Does anyone have advice on how to rewrite this to allow for multiple left outer joins, or have some other method of keeping all of the dog's names in the query even if the sum = 0?
Here when it comes to Left Join in SQL it only returns all the records or tuples or rows from left table and only those records matching from the right table. Syntax For Left Join: SELECT column names FROM table1 LEFT JOIN table2 ON table1. matching_column = table2.
Using JOIN in SQL doesn't mean you can only join two tables. You can join 3, 4, or even more! The possibilities are limitless.
It is possible to use multiple join statements together to join more than one table at the same time. To do that you add a second INNER JOIN statement and a second ON statement to indicate the third table and the second relationship.
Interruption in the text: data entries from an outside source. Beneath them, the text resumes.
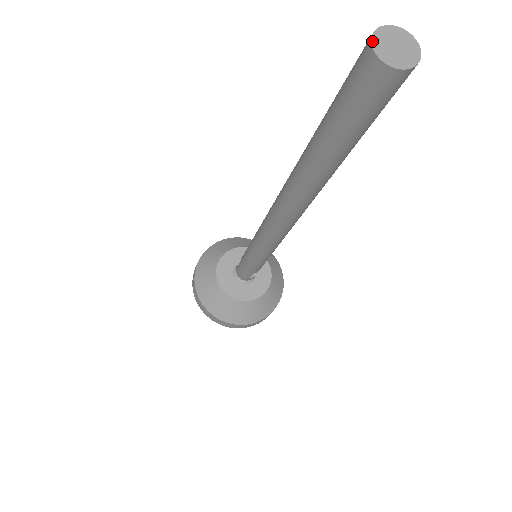
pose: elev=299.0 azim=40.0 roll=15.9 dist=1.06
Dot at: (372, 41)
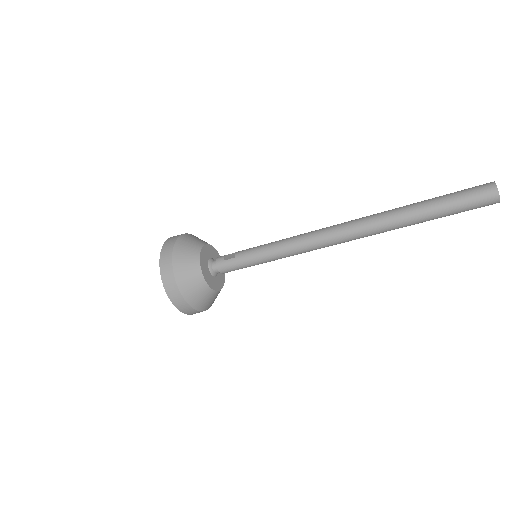
Dot at: occluded
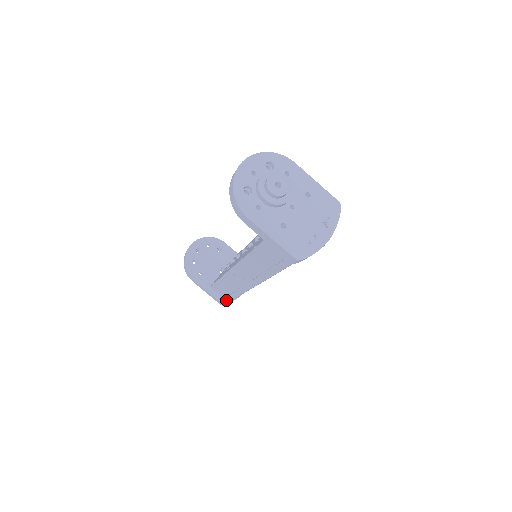
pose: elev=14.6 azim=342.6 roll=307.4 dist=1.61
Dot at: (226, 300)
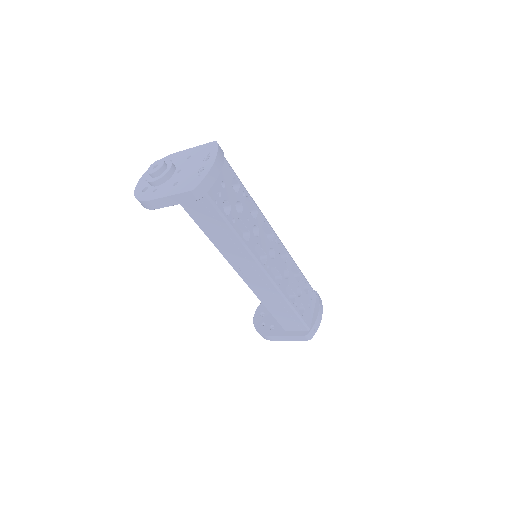
Dot at: (305, 331)
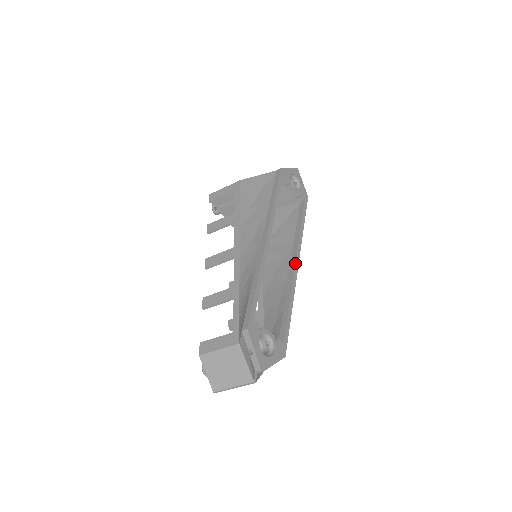
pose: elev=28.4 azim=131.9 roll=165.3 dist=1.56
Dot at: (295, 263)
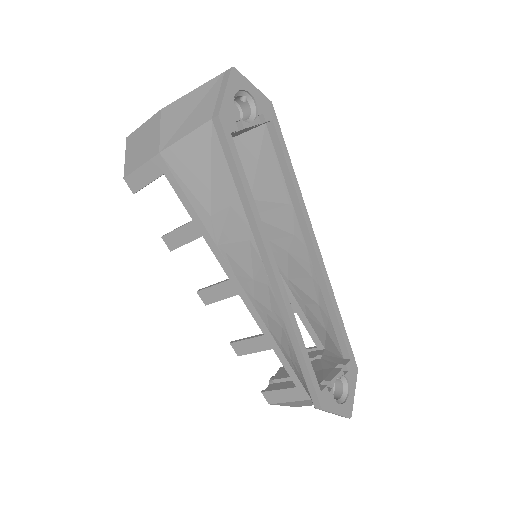
Dot at: (314, 249)
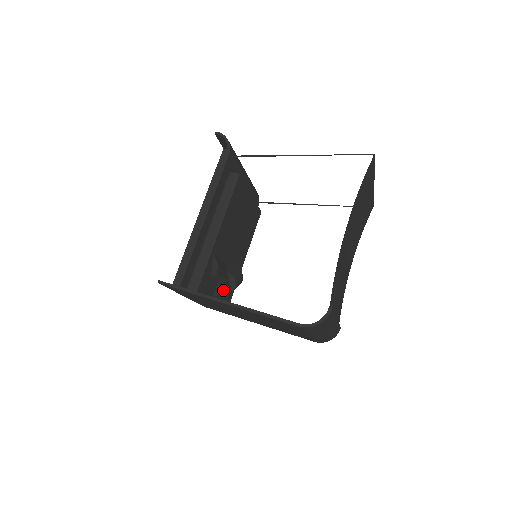
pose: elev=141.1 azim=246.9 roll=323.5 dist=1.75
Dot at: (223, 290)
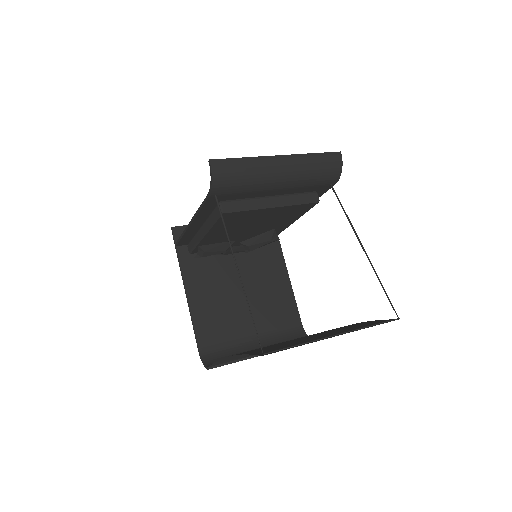
Dot at: (231, 252)
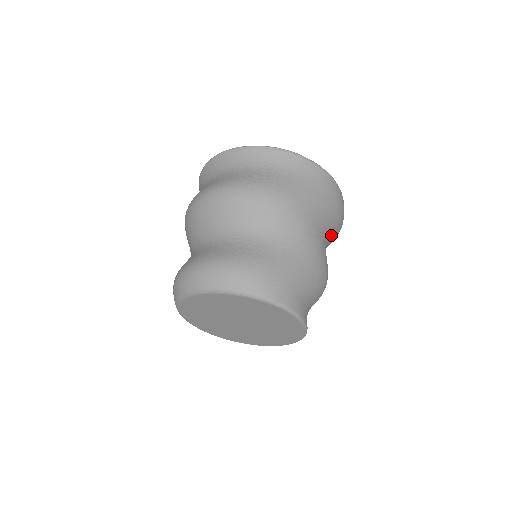
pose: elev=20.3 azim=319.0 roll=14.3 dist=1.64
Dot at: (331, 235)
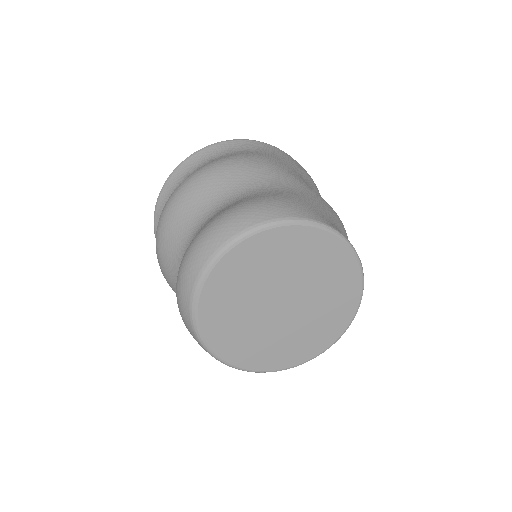
Dot at: occluded
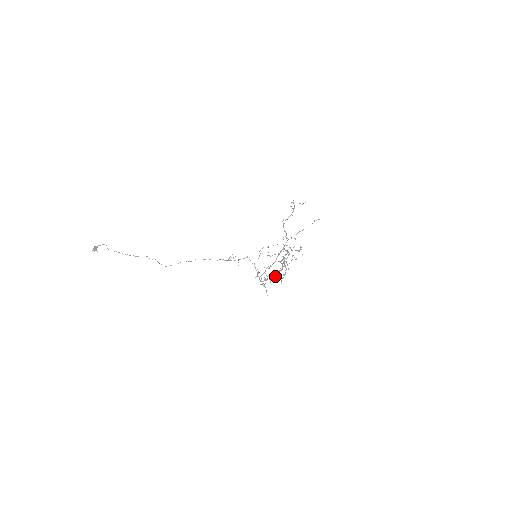
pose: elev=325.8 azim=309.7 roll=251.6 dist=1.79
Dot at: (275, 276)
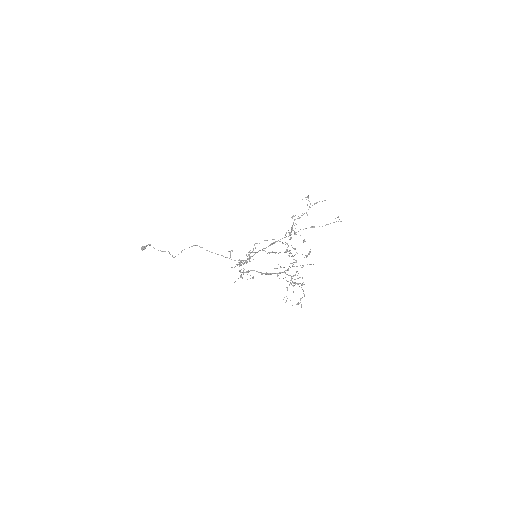
Dot at: (261, 272)
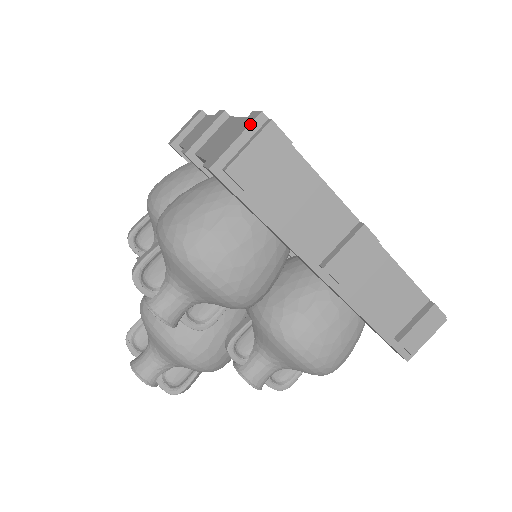
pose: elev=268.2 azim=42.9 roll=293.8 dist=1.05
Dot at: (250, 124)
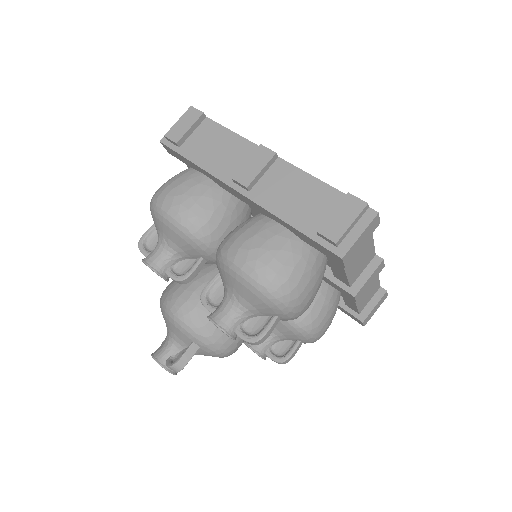
Dot at: occluded
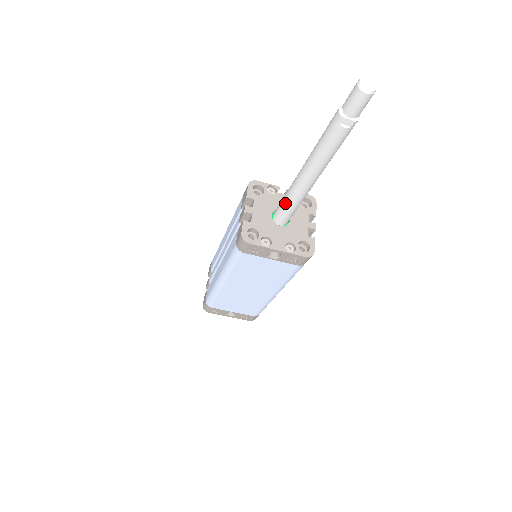
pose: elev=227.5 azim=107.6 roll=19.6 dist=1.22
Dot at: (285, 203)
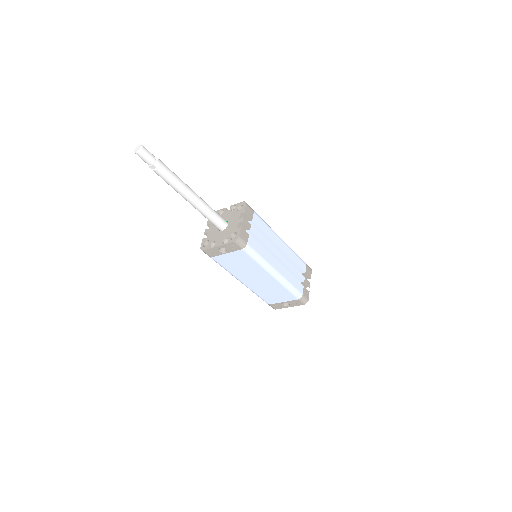
Dot at: (205, 217)
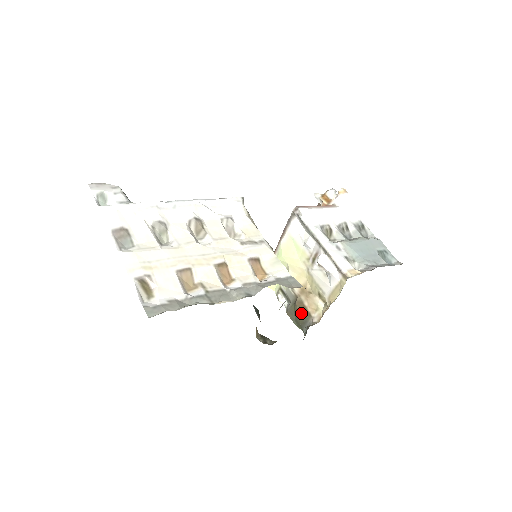
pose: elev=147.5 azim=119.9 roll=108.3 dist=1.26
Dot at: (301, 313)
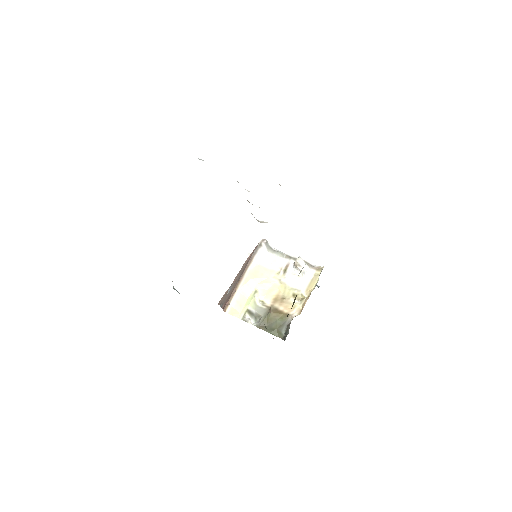
Dot at: (277, 318)
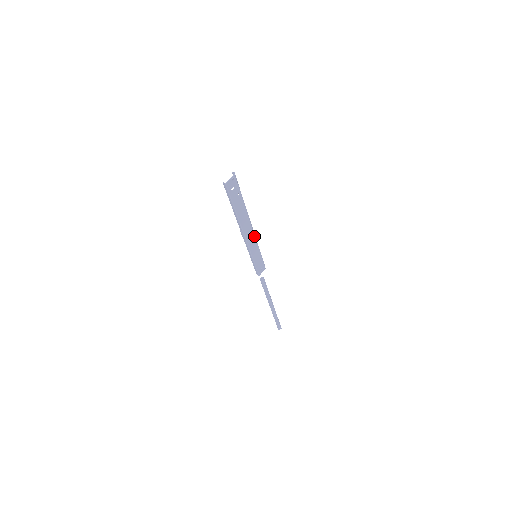
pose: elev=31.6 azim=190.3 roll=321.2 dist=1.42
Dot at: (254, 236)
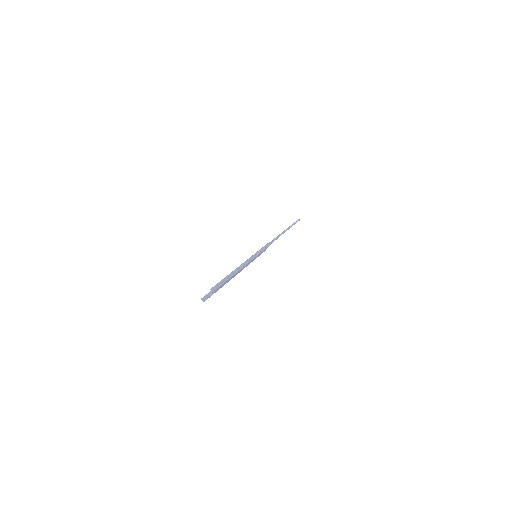
Dot at: (249, 262)
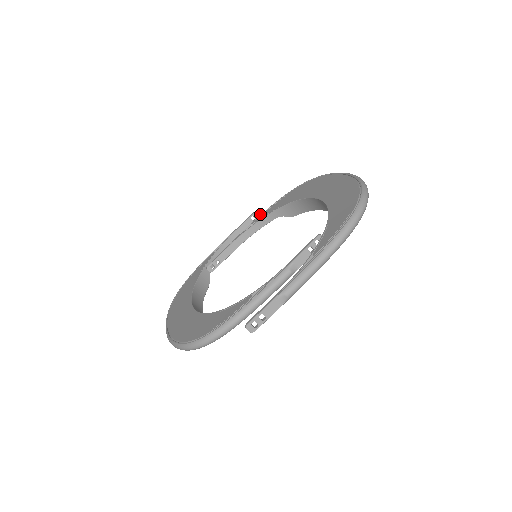
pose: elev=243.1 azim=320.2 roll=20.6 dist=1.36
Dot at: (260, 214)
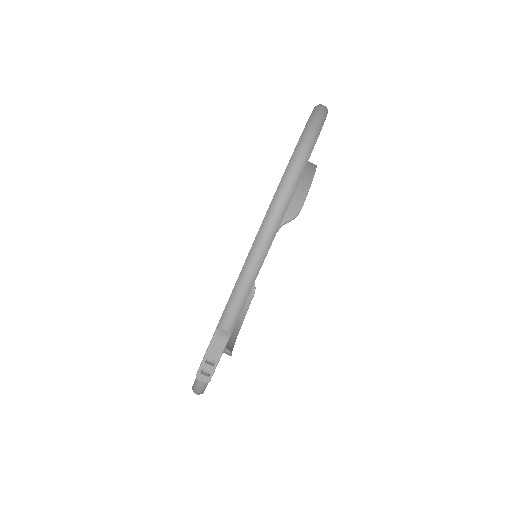
Dot at: occluded
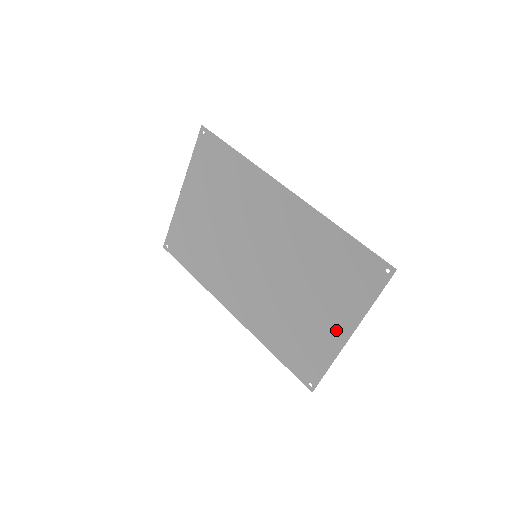
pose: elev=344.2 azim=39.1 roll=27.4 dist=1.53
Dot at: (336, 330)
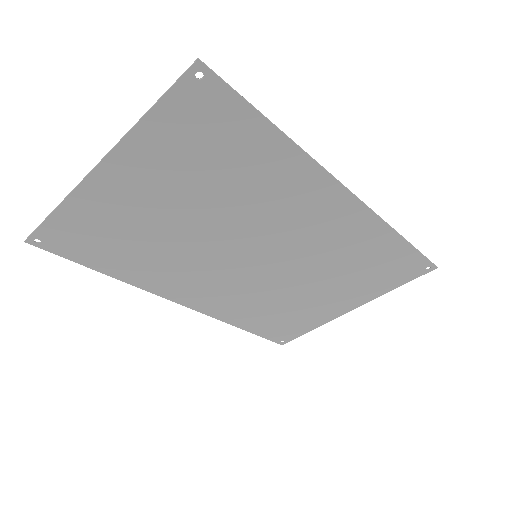
Dot at: (339, 308)
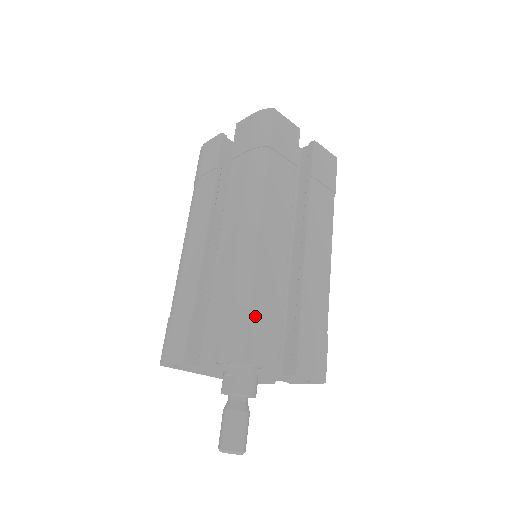
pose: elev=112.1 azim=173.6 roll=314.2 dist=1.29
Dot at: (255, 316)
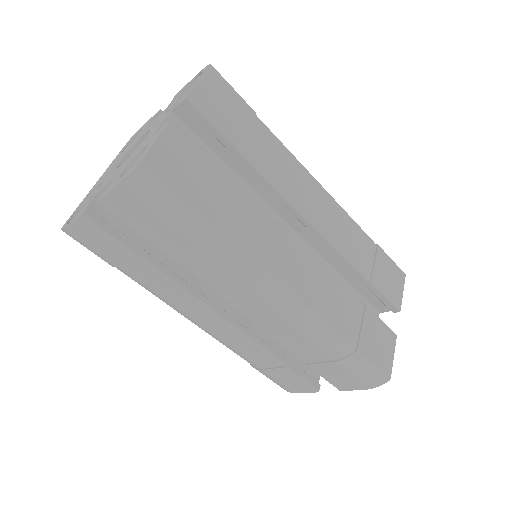
Dot at: (364, 347)
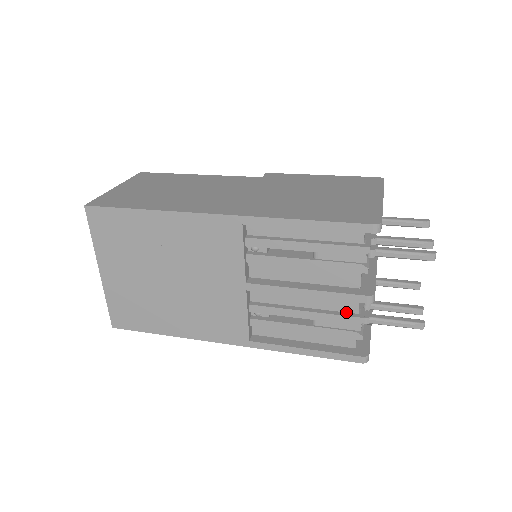
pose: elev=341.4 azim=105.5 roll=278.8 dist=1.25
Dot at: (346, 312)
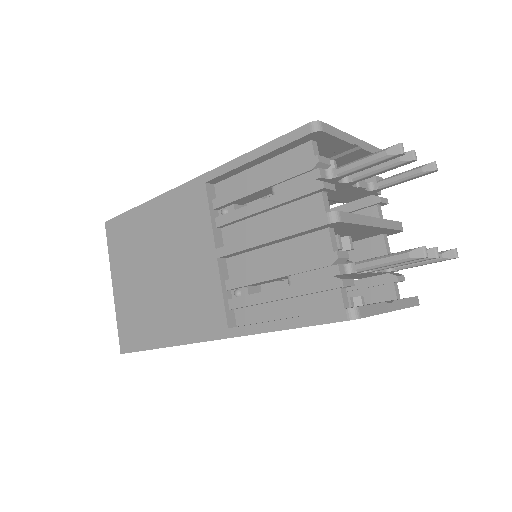
Dot at: (320, 256)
for joining two tables, we require 1 join statement and for joining 3 tables we need 2 join statements.
This should work:
SELECT Dog.Name, COALESCE(SUM(Bite.times_bitten), 0) AS times_bitten
FROM Dog
LEFT JOIN Flea
ON Flea.Dog_id = Dog.id
AND Flea.color = "Brown"
LEFT JOIN Bite
ON Bite.id = Flea.Bite_id
GROUP BY Dog.Name
By using LEFT JOIN
s, you will pull all the Dog records, even those without corresponding Fleas (for which the columns from the join will be NULL). You can use COALESCE
to set times_bitten
to 0 if no records are found (otherwise it would be NULL).
You probably also want to group by Dog.id
instead of Dog.Name
(unless it is impossible for there to be multiple dogs with the same name?)